A selfish ‘freedom’ for Israel's universities

From the www.monabaker.com archive (legacy material)

Hilary Rose and Steven Rose | Socialist Worker Online | 21 May 2005

The boycott of Israeli academic institutions is a vital part of the struggle for justice for the Palestinians, write Hilary Rose and Steven Rose
The AUT lecturers’ union passed resolutions in April calling for a boycott of two Israeli universities. One, Bar-Ilan, had a subsidiary college in the illegal Israeli settlement of Ariel, in the occupied West Bank.
The other, Haifa, had harassed Ilan Pappe, the distinguished historian and critic of the Israeli state. The AUT’s act provoked a furious counter-attack not just from Israel, where Haifa university is threatening to sue for defamation, but from Zionist groups around the world.
They have demanded, and obtained, a recall conference of the AUT, to be held on Thursday of next week, to reconsider the boycott. They have set up websites, launched petitions and organised protests from the Israeli embassy and the Jewish Board of Deputies.
The AUT’s critics are unable to defend work with Bar-Ilan and its subsidiary, which is clearly in breach of European regulations about trading with organisations that maintain subsidiaries in the illegal settlements.
Instead they argue that such boycotts are attacks on academic freedom.
They ignore the fact that the union was applauded for its longstanding boycott of apartheid South Africa, and has recently used the threat of boycott against Nottingham University.
The AUT’s sister union Natfhe is currently boycotting London Metropolitan University over another issue. The critics claim that the Israeli boycott is anti-Semitic, even though it is clearly not aimed at Jews but against Israeli institutions.
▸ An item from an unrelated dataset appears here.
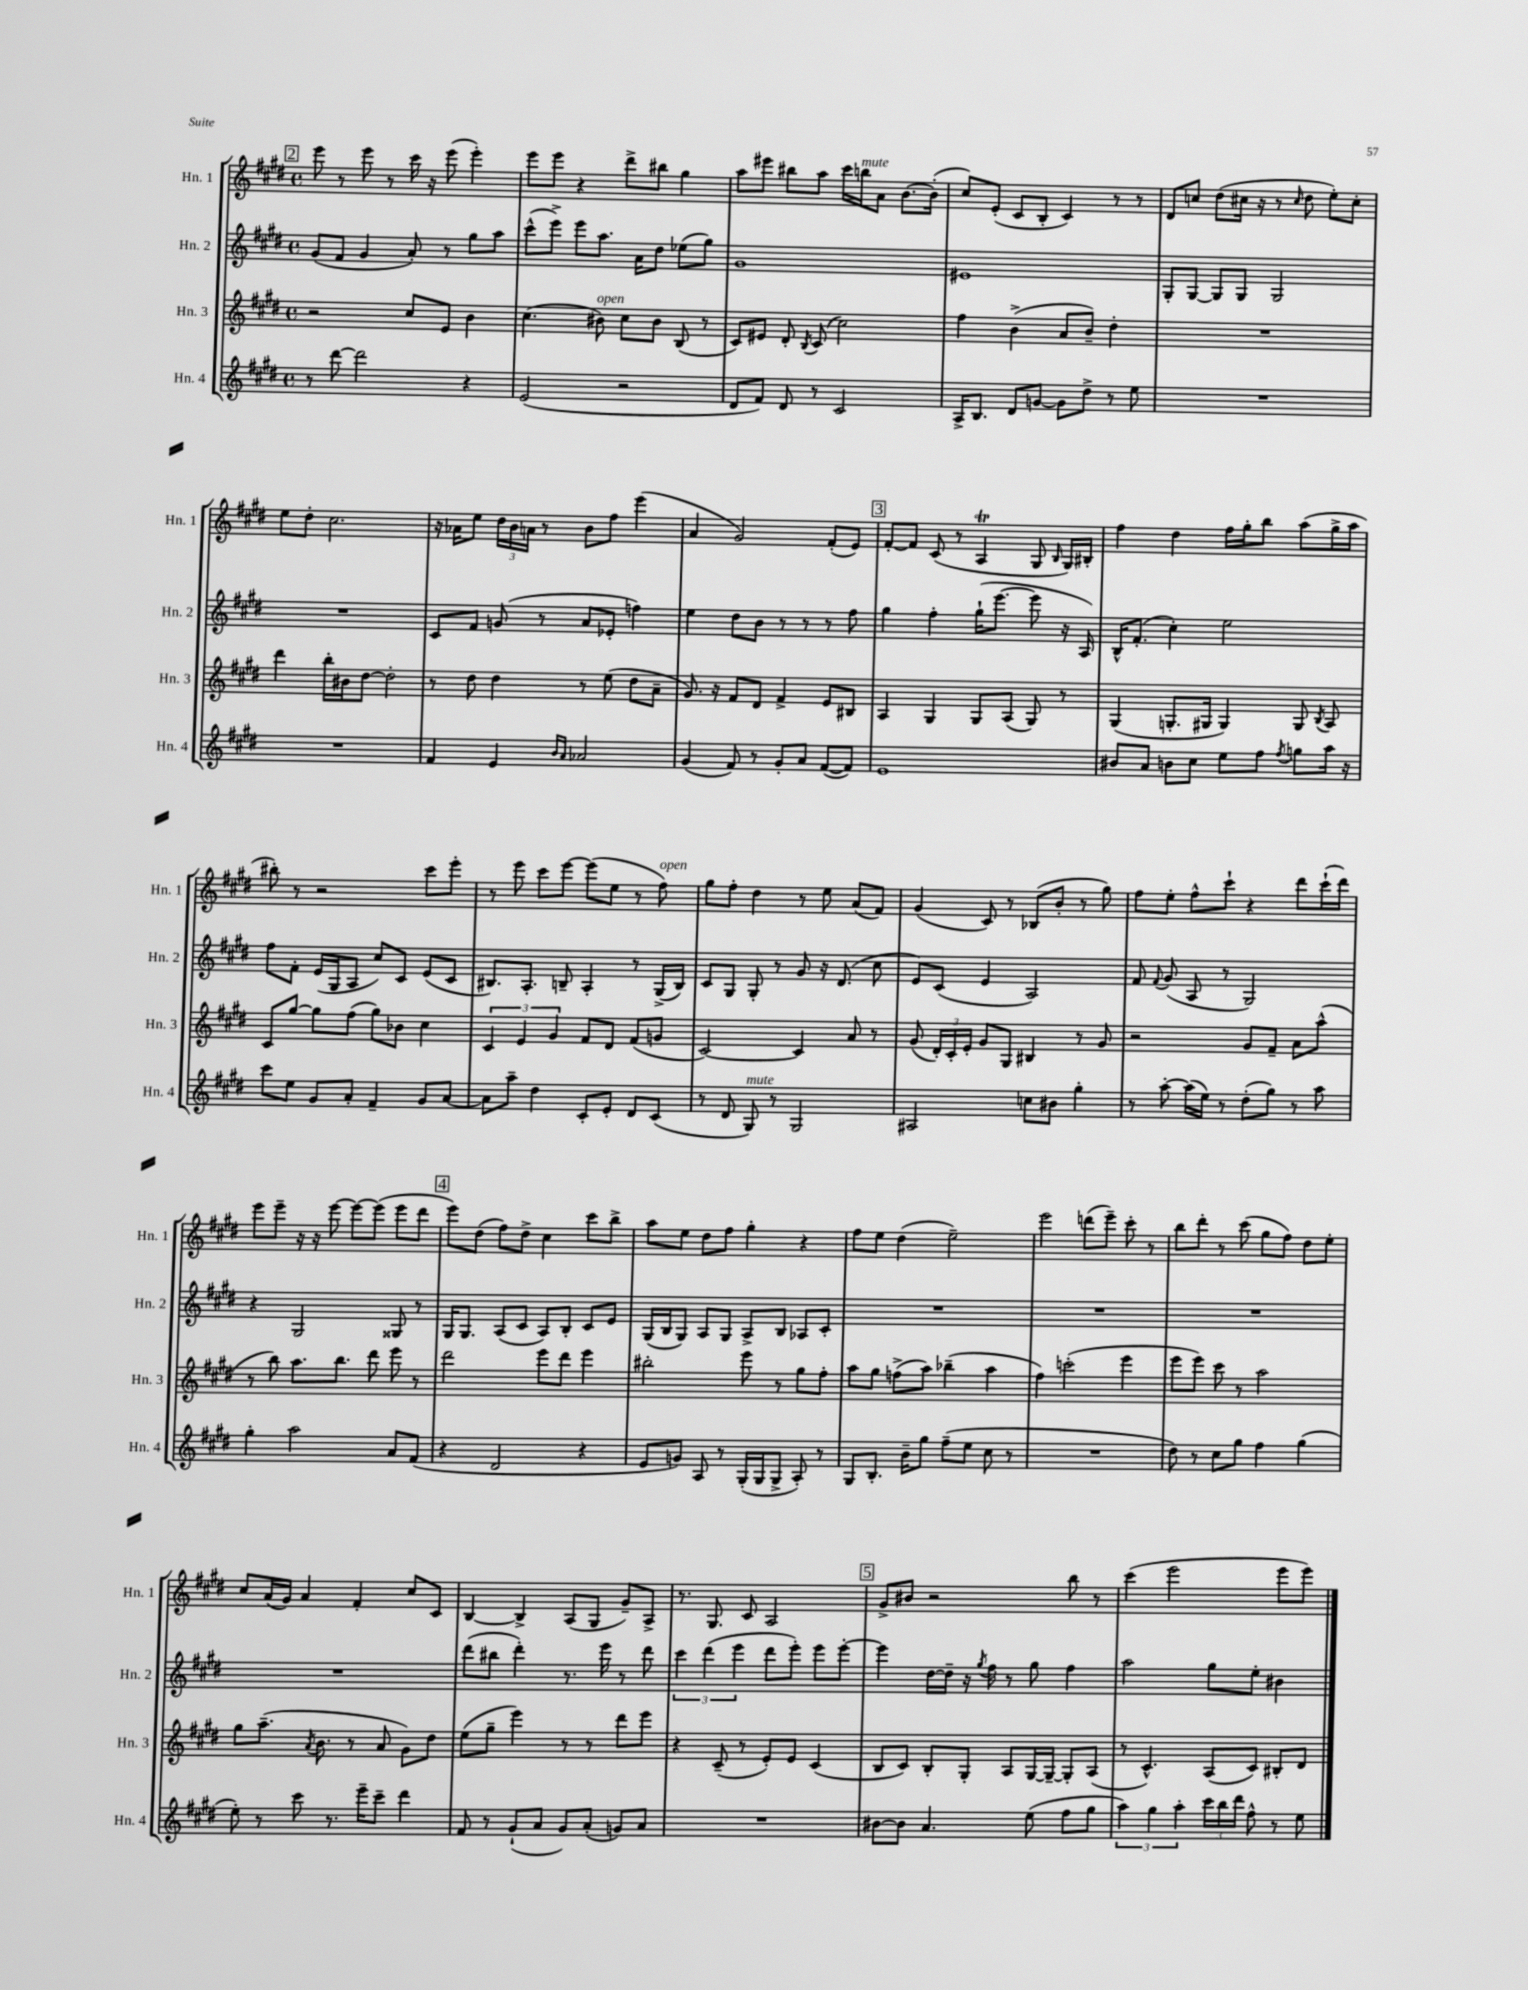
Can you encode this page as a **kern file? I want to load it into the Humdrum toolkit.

Many Jewish academics support the boycott call.
While the AUT’s critics are loud in their defence of Israeli academic freedom, they are silent about Israel’s systematic abuse of Palestinian human rights.
These include the collective punishments, curfews, house demolitions, targeted assassinations, uprooting of olive trees and orange groves, seizure of Palestinian lands and the 450 kilometre “separation barrier”.
Much of this is a nine metre high wall which bites deep into Palestinian land and has been judged illegal by the International Court of Justice.
Israel is becoming a state uncomfortably close to apartheid South Africa, with its equivalent of pass laws for Palestinians, its Jews-only roads and settlements.
Archbishop Desmond Tutu noted this when he called for support for the boycott.
Palestinian colleagues and their students have their academic freedom — indeed their very right to education — routinely denied by the Israeli occupying forces.
Israeli ID cards restrict Palestinian movement within the West Bank and Gaza.
Students may be prevented from getting to classes, academics prevented from moving between one campus and another.
An assistant professor is told he cannot give a lecture as he is “not a professor” or is “under 45” and therefore not allowed through the checkpoint.
Scientific researchers are blocked from obtaining routine items of equipment without permission from the military and academic journals get “lost” in the post.
British academic support organisations have to go through elaborate procedures to guarantee the safe arrival of textbooks to help the impoverished universities.
Last year the Palestinian teaching unions and non-governmental organisations in the Occupied Territories called for an academic and cultural boycott of Israel and the suspension of funding and subsidies to Israeli universities.
They asked for international support for this call by academic, professional and cultural associations and organisations.
They were careful to exclude from such actions “any conscientious Israeli academics and intellectuals opposed to their state’s colonial and racist policies”.
The AUT’s resolutions are a partial response to this call from the Palestinian Campaign for the Academic and Cultural Boycott of Israel (PACBI).
But, the critics respond, why pick on Israeli academics, many of whom are said to be “on the left” and opposed to Sharon’s policies?
Yet apart from a handful of brave dissidents, most are either silent or actively complicit in the actions of the Israeli state. There is no equivalent anger to that of British academia’s reaction to the illegal Iraq war.
In response to the European moratorium call, launched in 2002, which invited researchers not to collaborate with colleagues at Israeli universities in making research bids, Israeli universities set up a joint committee to resist this.
The Israeli academic community does not see freedom as indivisible — the freedom most noisily defended is only its own. This is why it is important not merely to defend the resolutions the AUT has already passed against counter-attack at the special conference, but to go beyond them to actively support the PACBI call.
This should be by Natfhe as well, the union with which the AUT is shortly to merge. The boycott is a powerful, and non-violent, method of creating international pressure for change.
A boycott helped overthrow apartheid. Today it can play a vital role in the struggle for just peace in Palestine/Israel.